Minero featured in Wisconsin State Journal article about the uncertainty of DACA legislation

September 07, 2017
UW-Madison's Laura Minero was featured in a story from the Wisconsin State Journal about the Trump administration's plans to end the Deferred Action for Childhood Arrivals (DACA) program and what that means for her work, research and sense of security. 

Minero is a Ph.D. student with the School of Education's Department of Counseling Psychology.

The State Journal explains how Minero applied for the DACA program in 2012, which provides work permits and protection from deportations for undocumented immigrants that arrived in the United States as children. Minero herself was brought to California from Mexico when she was 5 years old. As a DACA recipient, Minero can drive legally, take flights and hold jobs as a mentor and teaching assistant. 

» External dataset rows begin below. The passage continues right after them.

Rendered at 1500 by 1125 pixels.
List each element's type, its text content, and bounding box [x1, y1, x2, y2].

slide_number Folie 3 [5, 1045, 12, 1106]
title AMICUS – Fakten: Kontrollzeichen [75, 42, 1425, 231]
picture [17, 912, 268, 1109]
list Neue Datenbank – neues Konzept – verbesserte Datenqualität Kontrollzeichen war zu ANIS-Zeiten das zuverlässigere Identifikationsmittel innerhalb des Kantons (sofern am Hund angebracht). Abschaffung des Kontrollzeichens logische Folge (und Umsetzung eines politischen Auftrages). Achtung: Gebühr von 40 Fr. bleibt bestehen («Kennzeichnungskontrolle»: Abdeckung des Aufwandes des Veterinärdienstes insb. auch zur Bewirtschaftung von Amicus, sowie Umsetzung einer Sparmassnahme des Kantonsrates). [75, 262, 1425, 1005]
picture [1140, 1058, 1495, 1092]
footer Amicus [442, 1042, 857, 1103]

Now, there is an opportunity for Congress to pass legislation that could write DACA protections into law. But there is a lot of uncertainty, especially for students like Minero, whose work and research could become too risky if she is at risk of deportation. 

Minero told the Wisconsin State Journal she will spend the next year lobbying Congress in support of a comprehensive overhaul of the United States immigration system; with legislation that allows childhood arrivals and their parents a path to citizenship. 

“We need to stop using these Band-Aid fixes,” ​Minero told the Wisconsin State Journal. “We’re a part of this country, and we’re just looking for a fair opportunity — not one where we’re constantly hanging on to see what happens next.”